From what has been said, it is clear that "world" in the language of Orthodox asceticism does not mean nature, not the empirical world, not God's creations, but a certain category of negative spirituality. The creature itself is not suspected. There are many stories about the love of ascetics for creatures, for nature, for animals. Orthodox asceticism is characterized by a joyful acceptance of the creature with love and great reverence.

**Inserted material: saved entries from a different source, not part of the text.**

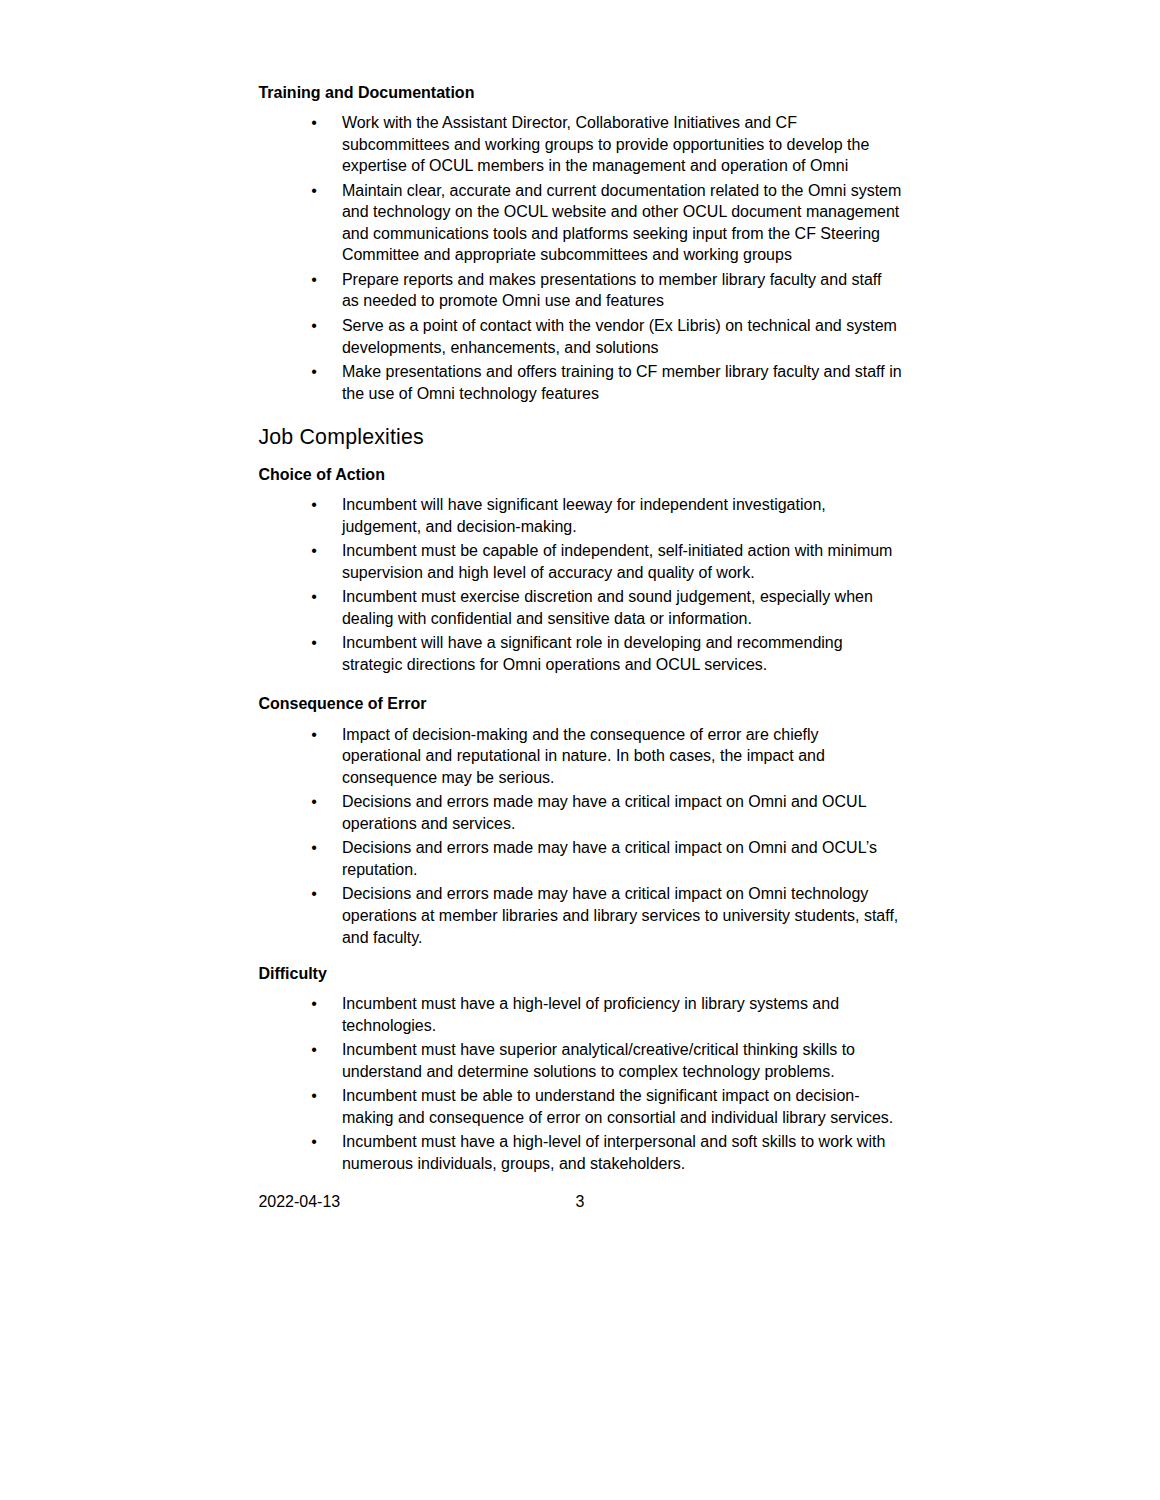Training and Documentation
Work with the Assistant Director, Collaborative Initiatives and CF subcommittees and working groups to provide opportunities to develop the expertise of OCUL members in the management and operation of Omni
Maintain clear, accurate and current documentation related to the Omni system and technology on the OCUL website and other OCUL document management and communications tools and platforms seeking input from the CF Steering Committee and appropriate subcommittees and working groups
Prepare reports and makes presentations to member library faculty and staff as needed to promote Omni use and features
Serve as a point of contact with the vendor (Ex Libris) on technical and system developments, enhancements, and solutions
Make presentations and offers training to CF member library faculty and staff in the use of Omni technology features
Job Complexities
Choice of Action
Incumbent will have significant leeway for independent investigation, judgement, and decision-making.
Incumbent must be capable of independent, self-initiated action with minimum supervision and high level of accuracy and quality of work.
Incumbent must exercise discretion and sound judgement, especially when dealing with confidential and sensitive data or information.
Incumbent will have a significant role in developing and recommending strategic directions for Omni operations and OCUL services.
Consequence of Error
Impact of decision-making and the consequence of error are chiefly operational and reputational in nature. In both cases, the impact and consequence may be serious.
Decisions and errors made may have a critical impact on Omni and OCUL operations and services.
Decisions and errors made may have a critical impact on Omni and OCUL’s reputation.
Decisions and errors made may have a critical impact on Omni technology operations at member libraries and library services to university students, staff, and faculty.
Difficulty
Incumbent must have a high-level of proficiency in library systems and technologies.
Incumbent must have superior analytical/creative/critical thinking skills to understand and determine solutions to complex technology problems.
Incumbent must be able to understand the significant impact on decision-making and consequence of error on consortial and individual library services.
Incumbent must have a high-level of interpersonal and soft skills to work with numerous individuals, groups, and stakeholders.
2022-04-13 3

This reverence for and acceptance of the created world makes a significant correction in the use of words. "The world" means not only the totality of passions and the arena of sin, but first of all the creation of God, and it must be remembered that this creation is "very good." The created world is a reflection of another uncreated plane, according to which the Creator created this cosmos that surrounds us. The richest Greek language was content with the same term "cosmos" to denote both "peace" and "beauty." This divine structure of the world, the reflection in it of a reality other than empirical, provides the richest material for the so-called "symbolic realism" of the Holy Fathers, and hence abundant means for deepening into oneself and into the contemplation of this world. Only a creature of divine origin is capable of being sanctified and transfigured. If the world were evil in itself, it would mean that it is the creation of an evil inclination. But evil, as St. Maximus the Confessor teaches, "is not in the nature of creatures, but in the irrational and sinful use of them."

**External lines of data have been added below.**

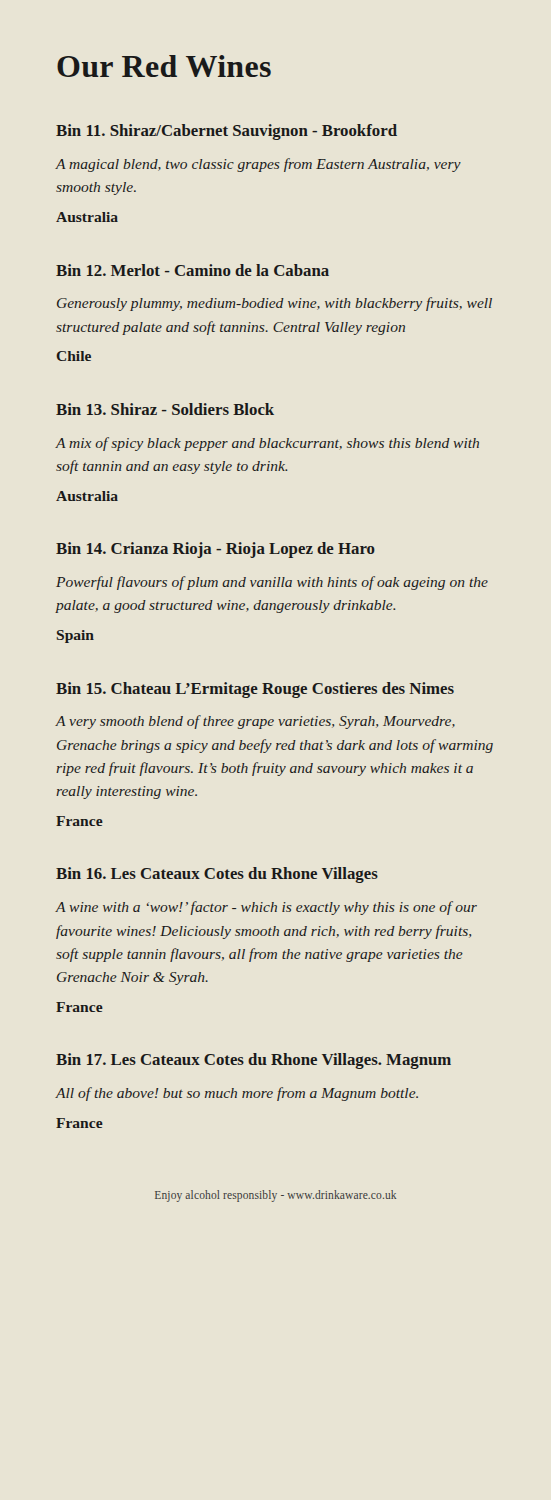Our Red Wines
Bin 11. Shiraz/Cabernet Sauvignon - Brookford
A magical blend, two classic grapes from Eastern Australia, very smooth style.
Australia
Bin 12. Merlot - Camino de la Cabana
Generously plummy, medium-bodied wine, with blackberry fruits, well structured palate and soft tannins. Central Valley region
Chile
Bin 13. Shiraz - Soldiers Block
A mix of spicy black pepper and blackcurrant, shows this blend with soft tannin and an easy style to drink.
Australia
Bin 14. Crianza Rioja - Rioja Lopez de Haro
Powerful flavours of plum and vanilla with hints of oak ageing on the palate, a good structured wine, dangerously drinkable.
Spain
Bin 15. Chateau L’Ermitage Rouge Costieres des Nimes
A very smooth blend of three grape varieties, Syrah, Mourvedre, Grenache brings a spicy and beefy red that’s dark and lots of warming ripe red fruit flavours. It’s both fruity and savoury which makes it a really interesting wine.
France
Bin 16. Les Cateaux Cotes du Rhone Villages
A wine with a ‘wow!’ factor - which is exactly why this is one of our favourite wines! Deliciously smooth and rich, with red berry fruits, soft supple tannin flavours, all from the native grape varieties the Grenache Noir & Syrah.
France
Bin 17. Les Cateaux Cotes du Rhone Villages. Magnum
All of the above! but so much more from a Magnum bottle.
France
Enjoy alcohol responsibly - www.drinkaware.co.uk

It is necessary to draw from Orthodox dogmatics quite full-blooded and sober conclusions. It is necessary to stop taking under suspicion that which God has not taken under suspicion, that which God has not abhorred. It is impossible to dogmatically confess the Chalcedonian Creed about the perception of human nature by God and at the same time to be a Manichaean, a Bogomil or a Skopets in life and in one's worldview. Christianity defeated the Monophysites dogmatically, but, in the correct words of a Western historian, it did not overcome the well-known "psychological Monophysitism." This abhorrence of man and the world as a creature of God very subtly and firmly envelops asceticism, liturgics, everyday life and ethics of the Christian. First of all, the pastor must understand this and oppose it in every possible way. It is necessary always to bear in mind the decrees of the Council of The Hague, which condemn immoderate asceticism and pseudo-pious Puritanism, which have no place even in a sober Orthodox worldview. This should be the cosmological basis for pastoral care.